[Records in a dataset]
****************************************

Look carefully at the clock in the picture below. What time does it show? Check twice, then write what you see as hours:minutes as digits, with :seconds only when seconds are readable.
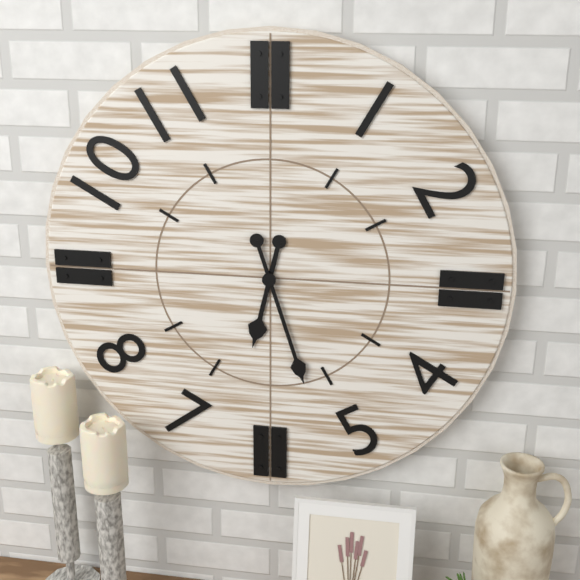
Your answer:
6:27
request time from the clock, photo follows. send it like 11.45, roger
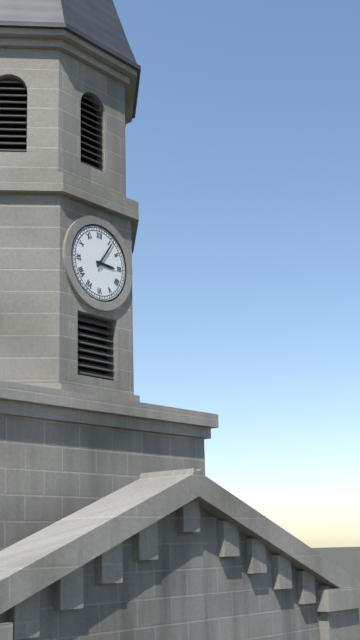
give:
3.06
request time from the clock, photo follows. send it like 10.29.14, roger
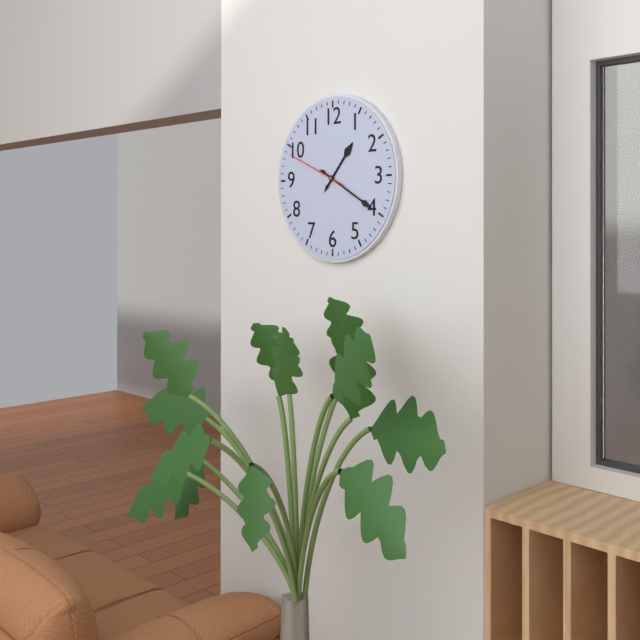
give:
1.20.49
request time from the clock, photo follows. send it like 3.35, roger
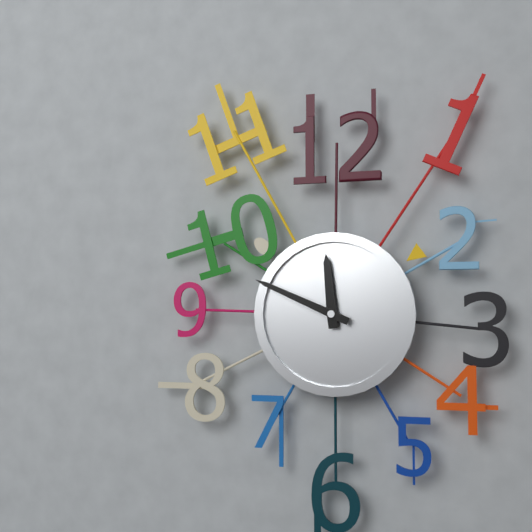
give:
11.49
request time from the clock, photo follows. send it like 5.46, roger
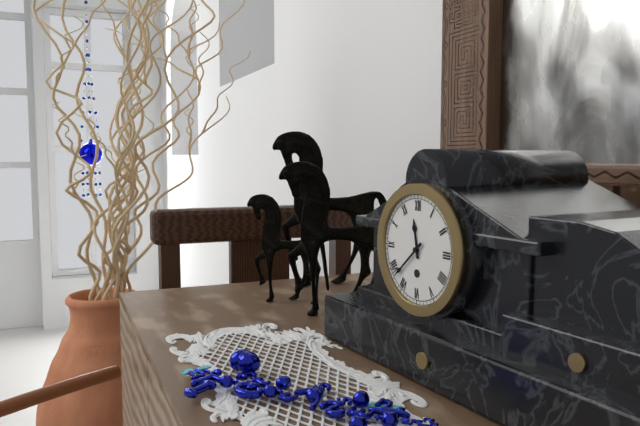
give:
11.38
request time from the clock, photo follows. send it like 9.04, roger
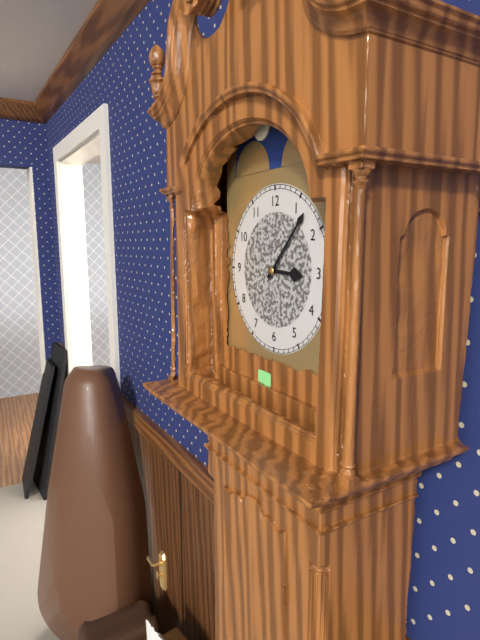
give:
3.07
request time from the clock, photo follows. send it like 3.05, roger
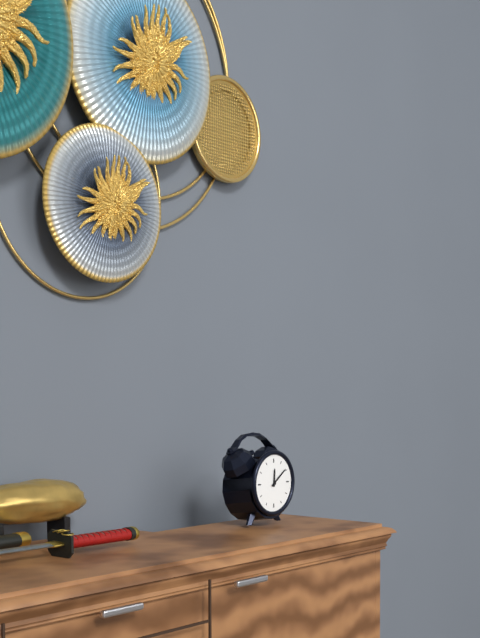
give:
12.09
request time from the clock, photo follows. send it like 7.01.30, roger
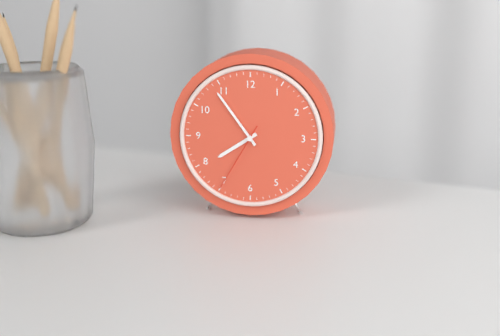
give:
7.54.35
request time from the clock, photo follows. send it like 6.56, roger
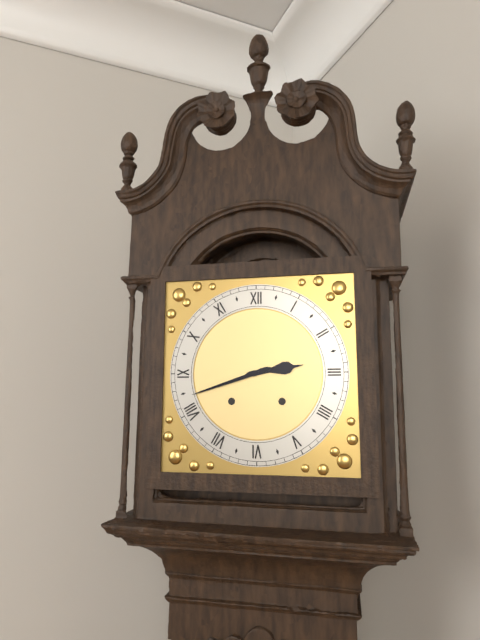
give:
2.42
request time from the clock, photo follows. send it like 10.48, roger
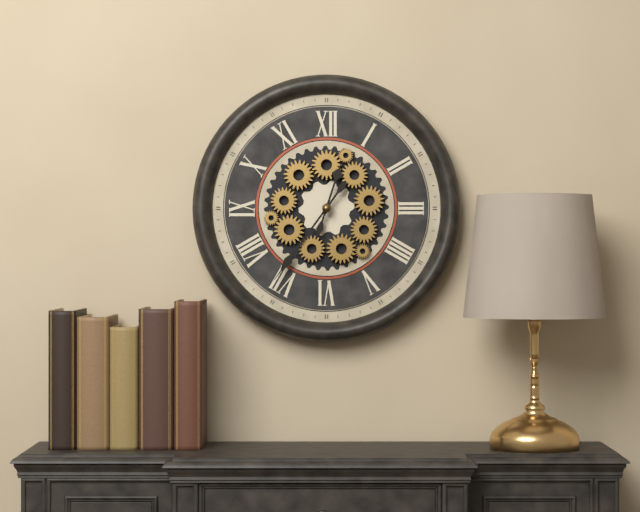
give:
12.36
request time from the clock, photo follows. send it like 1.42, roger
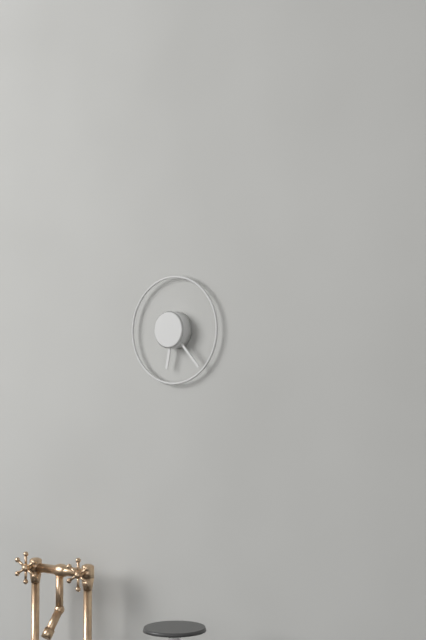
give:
6.23
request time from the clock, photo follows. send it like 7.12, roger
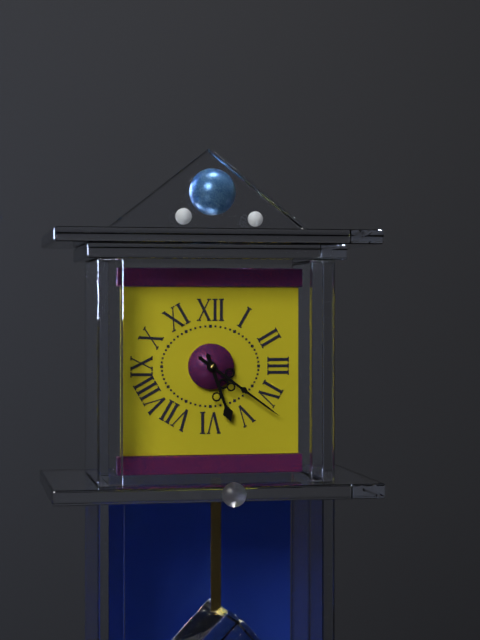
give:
5.21
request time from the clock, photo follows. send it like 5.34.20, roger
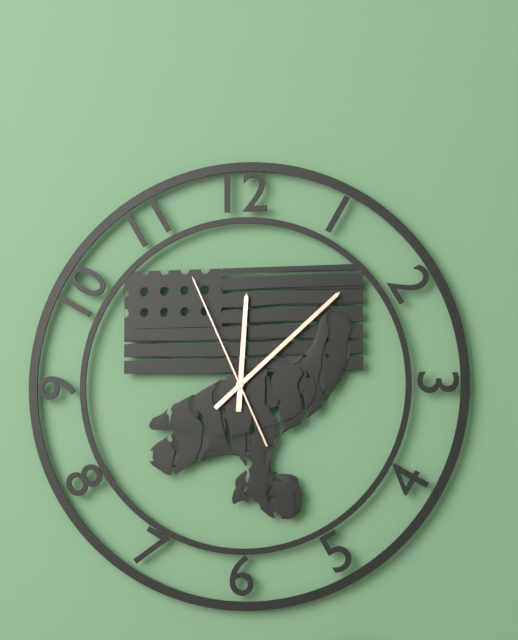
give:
12.08.56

****************************************

Could you copy word for word the listing from the line with "like 6.56, roger" up to and including the last line of the listing, leaving the pictures out?

request time from the clock, photo follows. send it like 6.56, roger
give:
2.42
request time from the clock, photo follows. send it like 10.48, roger
give:
12.36
request time from the clock, photo follows. send it like 1.42, roger
give:
6.23
request time from the clock, photo follows. send it like 7.12, roger
give:
5.21
request time from the clock, photo follows. send it like 5.34.20, roger
give:
12.08.56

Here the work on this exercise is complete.